In December 2011, Wired Magazine ran a piece on Howard, calling him 'The Accidental Scientist'. Howard was also interviewed by the McKinsey Quarterly, where he explained that the rapid advance of machine learning presents an economic paradox; while productivity is rising, employment may not. By December 2013, Howard had left his position as President of Kaggle.

=== Enlitic ===
In August 2014, Howard founded Enlitic to use machine learning to make medical diagnostics and clinical decision support tools faster, more accurate, and more accessible. Enlitic uses deep Learning algorithms to diagnose illness and disease. Howard believes that today, machine learning algorithms are actually as good as or better than humans at many things that we think of as being uniquely human capabilities.

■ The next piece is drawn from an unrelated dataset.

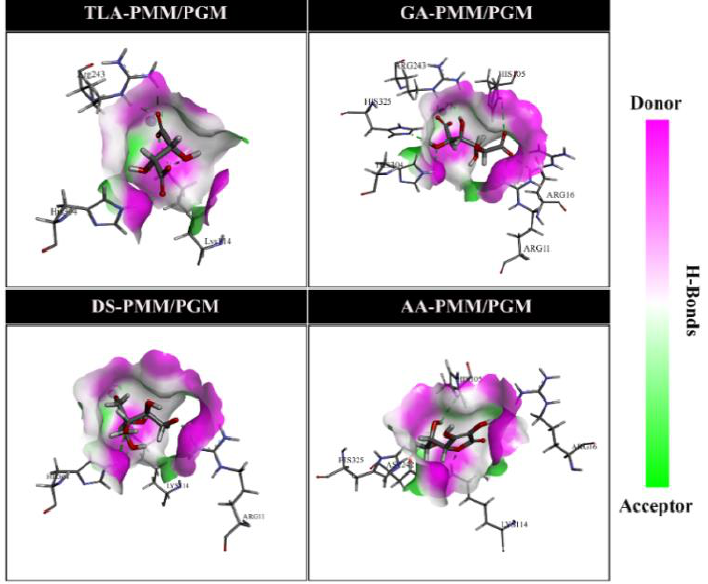
Figure 5. Hydrogen bonding pocket areas for molecular docking of phosphomannomu- tase/phosphoglucomutase by several ligands. Magenta and green indicate the hydrogen bond donor and acceptor on the pocket areas.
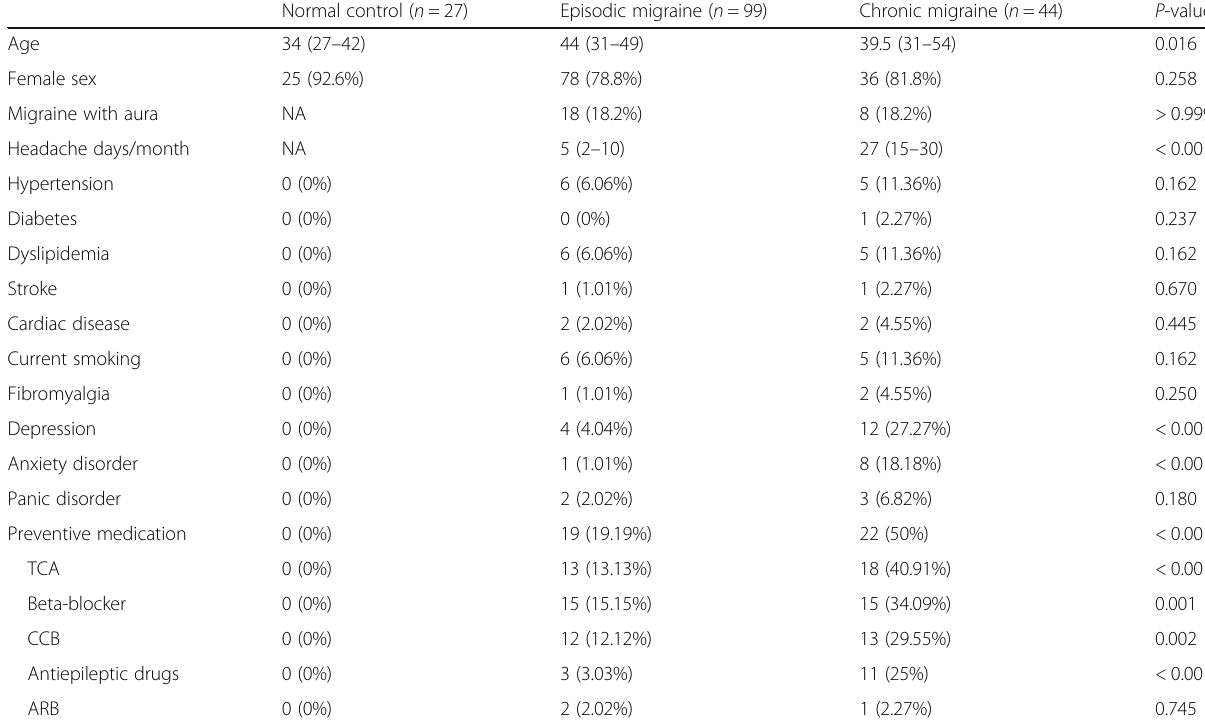
Table 1 Characteristics of study subjects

Howard taught data science at company Singularity University. He was also a Young Global Leader with the World Economic Forum, and spoke at the World Economic Forum Annual Meeting 2014 on "Jobs For The Machines." Howard advised Khosla Ventures as their Data Strategist, identifying the biggest opportunities for investing in data-driven startups and mentoring their portfolio companies to build data-driven businesses.

=== fast.ai ===
Together with Rachel Thomas, he is the co-founder of fast.ai, a research institute dedicated to make Deep Learning more accessible. He teaches introductory courses, both online and in-person, and at the University of Queensland, where he is honorary professor at the School of Information Technology and Electrical Engineering. Previously he taught at the University of San Francisco, where he was Distinguished Research Scientist.
He also develops software, such as the Fastai library.

==== ULMFiT ====
As part of his research in fast.ai he developed the ULMFiT algorithm, which is credited with pioneering transfer learning and fine-tuning techniques in natural language processing, and contributing to the development of modern language models, such as the GPT family.

== Personal life and interests==
Howard used Spaced Repetitive Learning to develop usable Chinese language skills in just one year. He has mentored and advised many startups, and is also an angel investor. He has contributed to a range of open-source projects as a developer, and was a regular guest expert on Australia's most popular TV morning news program Sunrise.